The once-ridiculed Social Development Unit (SDU), charged with getting better-educated singles together, has come out of the closet. It no longer shies away from publicity.
Critics previously labeled SDU members as “Single, Desperate and Ugly.”
Attitudes Change
“Before we were quite shy to say we are members,” said one young woman. “Now, we don’t mind.” But she, like many others, declined to give her name or have her picture taken.
Of the average 50 daily weddings in Singapore, three a day this year involved couples who met at an SDU function, official figures showed. Last year the ratio was 1 in 50.
“We are getting comprehension in the population,” Prime Minister Lee Kuan Yew said in August. “They know it’s not a funny joke. It has long-term implications.”
The SDU was created in 1984 after Lee voiced fears that Singapore’s talent pool was deteriorating because too many intelligent women remained unmarried and childless.
Despite public skepticism and a slow start, “Project Love,” as it was quickly dubbed, has caught on among the nation’s 22,000 single university graduates.

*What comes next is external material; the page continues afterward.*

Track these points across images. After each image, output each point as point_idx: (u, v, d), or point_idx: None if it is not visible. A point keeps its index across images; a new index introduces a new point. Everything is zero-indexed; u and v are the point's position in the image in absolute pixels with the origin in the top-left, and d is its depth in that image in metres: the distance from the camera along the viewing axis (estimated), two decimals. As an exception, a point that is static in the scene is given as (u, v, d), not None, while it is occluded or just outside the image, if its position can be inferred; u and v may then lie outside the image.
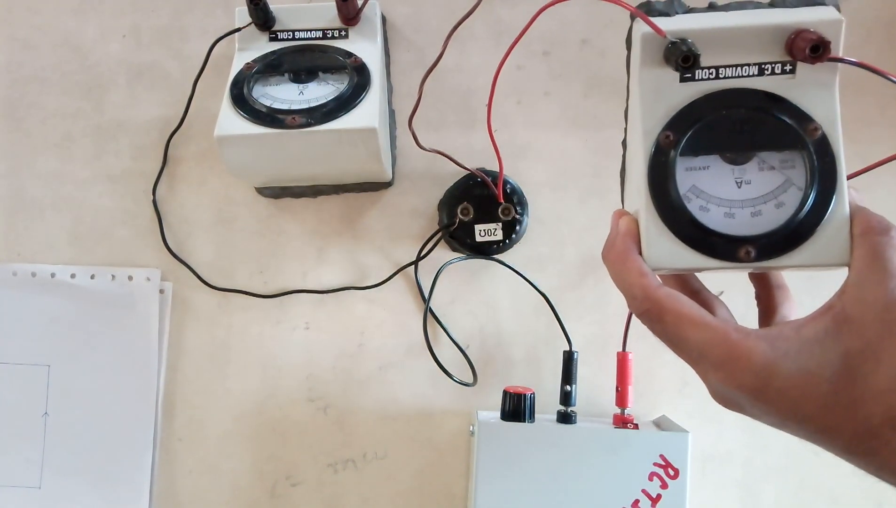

Some participants said a reason for its new-found success was the expansion of programs from dinner-dances and “cruises to nowhere” to smaller and less blatantly romantic activities such as computer and car-maintenance classes.
A Squash Session
A recent squash session sponsored by the agency drew 12 participants--with an even mix of sexes--who were introduced to one another and then left to themselves.
Some other activities have also been run on a do-it-yourself basis, participants said.
A declining birthrate and charges of elitism forced the government to modify its original matchmaking program, which catered only to university graduates.
Another body, the Social Development Service, was set up to look after those with less education.
Critics say the policy still smacks of discrimination because the activities are segregated by educational qualifications.
Reconciling With Reality
“If you want to marry people of the same educational group, you come to the SDU,” explained SDU head Eileen Aw. She said the SDU’s next goal was to reconcile the expectations of young singles about their potential spouses with reality.
“It comes down to rationalizing their fantasies with realism,” the prime minister said.
“Let’s settle for what we are,” he said. “You look at your brother, look at your cousins, that’s what’s on the market.”